[Source data]

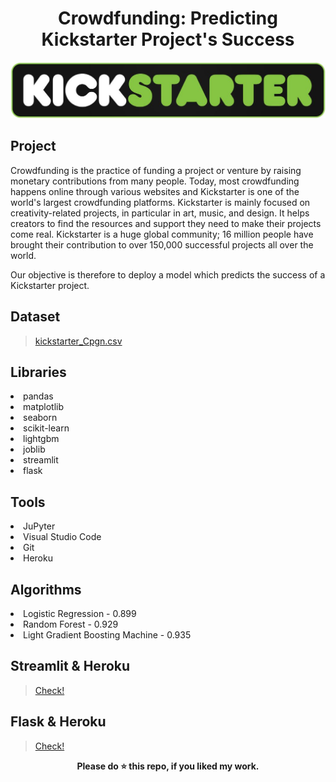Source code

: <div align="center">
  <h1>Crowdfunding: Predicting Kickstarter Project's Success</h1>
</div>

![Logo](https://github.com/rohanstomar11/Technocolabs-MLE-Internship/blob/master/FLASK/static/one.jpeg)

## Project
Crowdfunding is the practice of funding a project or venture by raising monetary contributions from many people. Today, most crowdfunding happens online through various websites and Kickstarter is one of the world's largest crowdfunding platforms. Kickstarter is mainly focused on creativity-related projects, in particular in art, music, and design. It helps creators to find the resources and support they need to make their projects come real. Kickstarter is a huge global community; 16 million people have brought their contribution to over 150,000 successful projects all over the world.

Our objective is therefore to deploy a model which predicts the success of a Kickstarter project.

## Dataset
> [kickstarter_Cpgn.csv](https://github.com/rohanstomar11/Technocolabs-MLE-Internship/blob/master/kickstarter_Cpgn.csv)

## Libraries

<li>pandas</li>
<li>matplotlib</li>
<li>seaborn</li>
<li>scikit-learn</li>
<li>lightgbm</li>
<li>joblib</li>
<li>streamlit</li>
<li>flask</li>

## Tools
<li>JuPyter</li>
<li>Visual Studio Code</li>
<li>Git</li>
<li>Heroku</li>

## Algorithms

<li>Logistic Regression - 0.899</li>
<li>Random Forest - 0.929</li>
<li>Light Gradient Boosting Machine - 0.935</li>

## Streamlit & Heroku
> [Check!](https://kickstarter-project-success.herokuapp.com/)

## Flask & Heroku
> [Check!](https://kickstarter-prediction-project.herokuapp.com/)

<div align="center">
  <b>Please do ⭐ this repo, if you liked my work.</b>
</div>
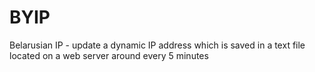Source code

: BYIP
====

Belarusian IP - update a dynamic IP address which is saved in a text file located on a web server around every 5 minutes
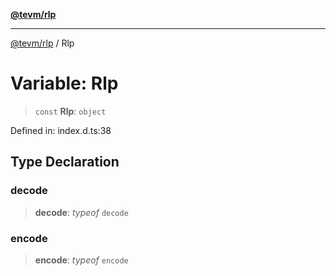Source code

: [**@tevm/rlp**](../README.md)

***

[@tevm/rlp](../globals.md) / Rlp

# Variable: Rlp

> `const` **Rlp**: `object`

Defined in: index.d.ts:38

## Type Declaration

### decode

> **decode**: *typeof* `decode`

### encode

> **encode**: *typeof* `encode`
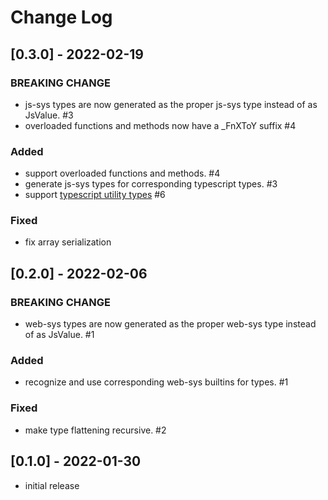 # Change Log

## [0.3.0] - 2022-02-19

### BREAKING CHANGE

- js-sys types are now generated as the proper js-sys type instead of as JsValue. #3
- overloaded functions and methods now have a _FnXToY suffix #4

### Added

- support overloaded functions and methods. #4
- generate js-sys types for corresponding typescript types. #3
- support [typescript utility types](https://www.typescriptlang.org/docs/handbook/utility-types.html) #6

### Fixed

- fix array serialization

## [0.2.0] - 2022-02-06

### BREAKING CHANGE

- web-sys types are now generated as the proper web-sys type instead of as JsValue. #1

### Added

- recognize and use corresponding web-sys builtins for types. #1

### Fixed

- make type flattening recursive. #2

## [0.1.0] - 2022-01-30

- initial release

[/Source data]
[Source data]

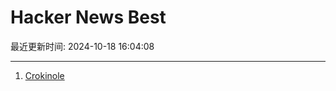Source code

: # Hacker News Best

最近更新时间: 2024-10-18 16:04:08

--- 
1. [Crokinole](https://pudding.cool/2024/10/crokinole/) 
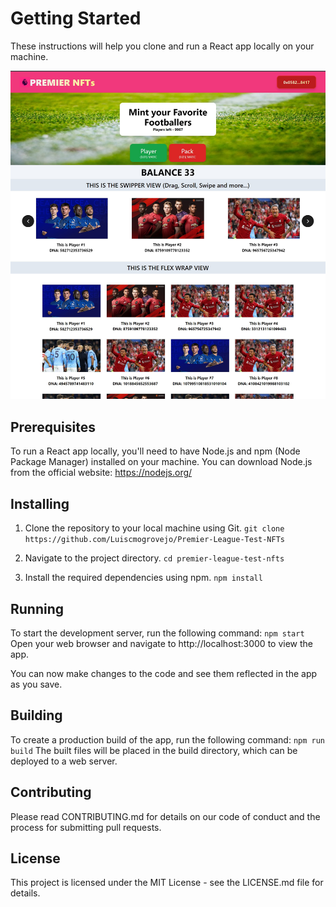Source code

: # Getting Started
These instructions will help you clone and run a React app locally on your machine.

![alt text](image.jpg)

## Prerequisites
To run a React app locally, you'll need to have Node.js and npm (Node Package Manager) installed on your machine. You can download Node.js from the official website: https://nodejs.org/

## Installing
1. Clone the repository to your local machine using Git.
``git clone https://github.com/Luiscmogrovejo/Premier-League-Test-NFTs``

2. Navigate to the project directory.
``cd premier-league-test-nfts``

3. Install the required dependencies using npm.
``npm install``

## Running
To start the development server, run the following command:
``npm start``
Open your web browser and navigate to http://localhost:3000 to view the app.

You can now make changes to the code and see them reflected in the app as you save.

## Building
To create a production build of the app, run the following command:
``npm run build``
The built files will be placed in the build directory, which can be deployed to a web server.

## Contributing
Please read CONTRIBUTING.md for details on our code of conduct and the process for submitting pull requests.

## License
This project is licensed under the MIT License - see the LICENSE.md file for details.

[/Source data]

**Job item:**
The expected answer is every line above in which the word "Crowdfunding" appears.

**Response:**
  <h1>Crowdfunding: Predicting Kickstarter Project's Success</h1>
Crowdfunding is the practice of funding a project or venture by raising monetary contributions from many people. Today, most crowdfunding happens online through various websites and Kickstarter is one of the world's largest crowdfunding platforms. Kickstarter is mainly focused on creativity-related projects, in particular in art, music, and design. It helps creators to find the resources and support they need to make their projects come real. Kickstarter is a huge global community; 16 million people have brought their contribution to over 150,000 successful projects all over the world.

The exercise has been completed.